Display flickering/lag/etc. sounds like the intel_extreme driver being broken; there is a ticket about this also. You can avoid that for the time being by blacklisting the driver or forcing "fail-safe graphics" (VESA).
Try a different key. I've had a couple totally ok and error free usb keys literally refusing to boot when installing Linux on a PC. Using a different usb drive solved the problem, and the dongles which refused to boot on that pc worked perfectly on different ones.
I've also seen laptops which wouldn't connect to their home router WiFi no matter the settings, I had to put either an external WiFi adapter or swap the router, needless to say that both the WiFi cards and routers were 100% functional when connecting to other hardware.
Some pieces of hardware just don't like talking each other.
I used BeOS for a little while, so I keep track of Haiku every quarter or so. It’s missing two things for me to use it again, assuming the wireless drivers are done now: Power management (including suspend/resume) so I can set it up on an old netbook (for which it would likely be perfect) and an ARM port for the Raspberry Pi (which are the only “desktop” machines I have available).
I like Haiku. In my experience, it has most responsive window manager for any operating system that runs on 90s-00s hardware. I think it has a lot of potential, but presently, I’d describe it as an alternative to something like Chrome OS. I wish the web browser situation was comparable to Linux, macOS, and Windows.
I should admit that I have an academic interest in operating systems and Haiku, for a variety of reasons, is exciting (e.g. it’s a functional open source operating system that isn’t strictly POSIX).
Except... Haiku is POSIX? The POSIX compatibility isn't just some compatibility layer, it goes all the way into the kernel. We use the fork-based process model, POSIX filemodes, etc.
What does "strictly POSIX" mean, and how does Haiku not meet it?
If there are POSIX APIs we don't implement, it's simply because we haven't gotten around to implementing it / nothing needed it so we didn't bother, not because we are explicitly avoiding said APIs.
packagefs aggressively caches decompressed data and builds a bunch of indexes in RAM, and that's where the larger requirement comes from. It's not very well optimized for memory, though, probably someone dedicated enough could bring the requirement back down to 128MB.
While optimization is indeed the hallmark of Haiku, the above difference does not matter much these days, of course. What could be a big deal, though, is the (missing) support for popular platforms with somewhat limited resources, such as the Raspberry Pi. Would not it be nice to have a smart TV or a monitor with Haiku built in?
It would indeed. Various contributors have been working on the ARM port for almost a decade now, and it's just stalled due to a lack of developer time for the most part.

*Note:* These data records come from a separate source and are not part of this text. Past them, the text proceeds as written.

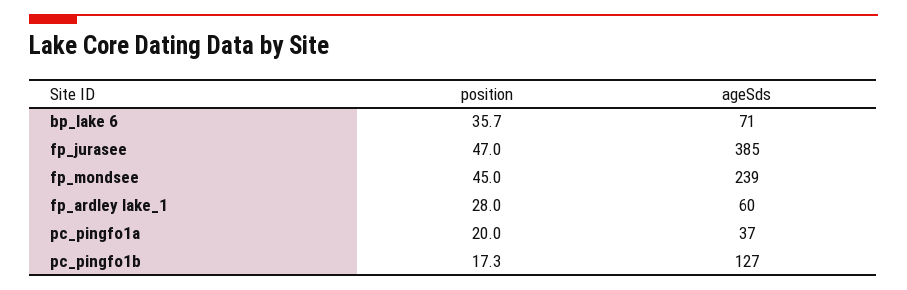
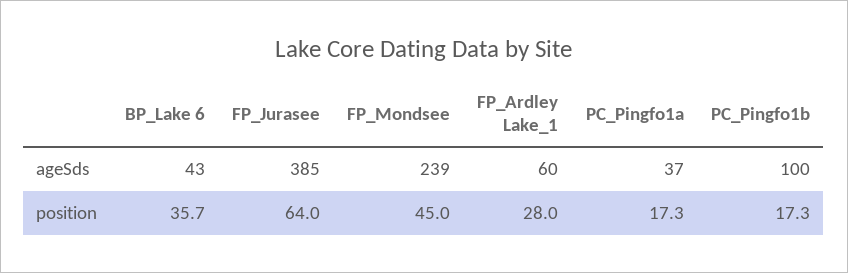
  {
    "position": {
      "bp_lake 6": 35.7,
-     "fp_jurasee": 47,
+     "fp_jurasee": 64,
      "fp_mondsee": 45,
      "fp_ardley lake_1": 28,
-     "pc_pingfo1a": 20,
+     "pc_pingfo1a": 17.3,
      "pc_pingfo1b": 17.3
    },
    "ageSds": {
-     "bp_lake 6": 71,
+     "bp_lake 6": 43,
      "fp_jurasee": 385,
      "fp_mondsee": 239,
      "fp_ardley lake_1": 60,
      "pc_pingfo1a": 37,
-     "pc_pingfo1b": 127
+     "pc_pingfo1b": 100
    }
  }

IIRC, the current status of the ARM port is that the kernel is "mostly done", and at least one of the SDHCI or USB bus driver need to be ported (or written, in the case of the rpi) so that the boot can continue past the kernel.
I run Haiku in a VM. Can I upgrade it from within Haiku or do I have to nuke what I have and start over? I haven't done a lot of customization but enough to make it a pain to do over.
If you are on the beta release or a recent nightly image, you can just run SoftwareUpdater and it will upgrade to the most recent build on either branch.
If you are on an older (i.e. pre-2017) nightly, you can still upgrade automatically, but you'll have to manually change package repositories to do so. If you are on an older release (alpha4, etc.) then you can't upgrade at all, you'll have to reinstall.
Going forward, it will be possible to upgrade from beta1 directly into beta2, or whatever the next release is.